Re: [tied] for ignorants

From: Piotr Gasiorowski
Message: 15860
Date: 2002-10-01

 
----- Original Message -----
From: Alexander Stolbov
To: cybalist@yahoogroups.com
Sent: Tuesday, October 01, 2002 11:27 PM
Subject: Re: [tied] for ignorants

> Piotr, do you include the language of Novgorod Slovenes into
Krivichian subgroup?
> I'm not sure that this is correct. Perhaps they had similar areas of
origin (somewhere close to western Slavic tribes) but moved northeastward as 2 different waves and are very distinctive archaeologically.
 
I don't know anything about their language. I wouldn't be surprised, though, if the emerging groupings had mixed already at the common Slavic stage.
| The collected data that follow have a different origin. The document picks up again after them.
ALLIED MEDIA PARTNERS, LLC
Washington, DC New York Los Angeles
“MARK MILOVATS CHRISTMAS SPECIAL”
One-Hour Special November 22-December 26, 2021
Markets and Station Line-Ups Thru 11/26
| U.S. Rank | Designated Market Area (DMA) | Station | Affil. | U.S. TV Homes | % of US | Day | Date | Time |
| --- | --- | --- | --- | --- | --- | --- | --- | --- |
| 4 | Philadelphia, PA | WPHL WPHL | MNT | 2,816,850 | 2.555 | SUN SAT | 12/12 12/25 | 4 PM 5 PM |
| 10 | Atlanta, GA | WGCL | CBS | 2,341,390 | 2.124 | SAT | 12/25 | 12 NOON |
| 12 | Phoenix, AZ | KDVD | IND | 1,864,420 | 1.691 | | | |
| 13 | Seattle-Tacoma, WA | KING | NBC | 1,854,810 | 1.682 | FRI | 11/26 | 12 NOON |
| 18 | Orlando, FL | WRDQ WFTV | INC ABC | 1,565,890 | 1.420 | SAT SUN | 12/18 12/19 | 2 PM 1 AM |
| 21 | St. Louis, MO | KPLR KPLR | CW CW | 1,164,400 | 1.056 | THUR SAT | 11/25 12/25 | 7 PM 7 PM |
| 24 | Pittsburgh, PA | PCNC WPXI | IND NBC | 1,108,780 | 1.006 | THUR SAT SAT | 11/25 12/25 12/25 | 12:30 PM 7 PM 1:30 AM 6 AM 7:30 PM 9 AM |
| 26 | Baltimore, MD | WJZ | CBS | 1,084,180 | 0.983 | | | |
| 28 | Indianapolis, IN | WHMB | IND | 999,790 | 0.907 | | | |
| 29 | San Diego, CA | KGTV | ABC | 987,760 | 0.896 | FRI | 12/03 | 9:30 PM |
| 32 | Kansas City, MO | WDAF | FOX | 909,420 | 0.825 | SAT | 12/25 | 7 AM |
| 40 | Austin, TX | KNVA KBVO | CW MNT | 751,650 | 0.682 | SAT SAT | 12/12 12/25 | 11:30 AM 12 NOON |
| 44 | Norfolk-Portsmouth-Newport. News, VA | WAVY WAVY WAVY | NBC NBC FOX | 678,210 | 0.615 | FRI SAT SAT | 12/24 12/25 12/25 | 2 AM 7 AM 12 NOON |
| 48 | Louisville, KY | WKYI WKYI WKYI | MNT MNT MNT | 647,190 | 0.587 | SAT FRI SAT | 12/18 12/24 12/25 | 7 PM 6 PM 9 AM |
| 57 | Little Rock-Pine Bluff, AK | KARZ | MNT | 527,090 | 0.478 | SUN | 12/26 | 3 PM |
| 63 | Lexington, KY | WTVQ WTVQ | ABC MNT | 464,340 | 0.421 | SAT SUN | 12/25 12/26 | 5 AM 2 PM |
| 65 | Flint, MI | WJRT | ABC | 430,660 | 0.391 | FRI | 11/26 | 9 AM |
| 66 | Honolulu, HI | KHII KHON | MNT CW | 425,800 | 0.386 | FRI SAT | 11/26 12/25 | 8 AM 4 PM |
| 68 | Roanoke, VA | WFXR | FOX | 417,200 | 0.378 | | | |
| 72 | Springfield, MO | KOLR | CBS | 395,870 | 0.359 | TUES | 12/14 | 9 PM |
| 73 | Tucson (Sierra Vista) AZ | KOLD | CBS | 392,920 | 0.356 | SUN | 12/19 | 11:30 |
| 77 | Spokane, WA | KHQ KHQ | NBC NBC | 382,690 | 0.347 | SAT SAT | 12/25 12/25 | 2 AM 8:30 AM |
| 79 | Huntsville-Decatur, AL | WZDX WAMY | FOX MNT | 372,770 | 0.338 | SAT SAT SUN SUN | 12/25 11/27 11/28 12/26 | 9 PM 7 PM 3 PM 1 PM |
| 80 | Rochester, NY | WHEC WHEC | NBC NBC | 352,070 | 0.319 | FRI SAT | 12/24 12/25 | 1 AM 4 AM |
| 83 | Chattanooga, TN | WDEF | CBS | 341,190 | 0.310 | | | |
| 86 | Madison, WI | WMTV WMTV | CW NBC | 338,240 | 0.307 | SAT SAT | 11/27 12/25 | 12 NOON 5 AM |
Many if not most major "languages", e.g. German, Italian, Spanish and even English are actually convergence areas of polydialectal origin.
 
 
> The "traditional" East Slavic subgroup after subtraction of Krivichian
and Novgorod Slovenes includes rather homogeneous post-Dulebic nucleus plus White Croats (belong to West Balkan branch ?) and Tivertsy+Ulichi which seem to be of a special origin (perhaps descendants of Ants ?). Maybe one should distinguish the Dulebic subgroup to avoid a wrong association with the "traditional" East Slavic subgroup.
 
Perhaps, but what linguistic data have we got for those early times? Anyway, the family tree model is valid only so far. In a network of closely related dialects without well-defined boundaries and genetic taxonomy breaks own and models describing the diffusion of innovations ("wave theories") are more appropriate. Whatever tree we posit for Slavic, its branches will be only roughly defined and there will be some embarrassing tangles.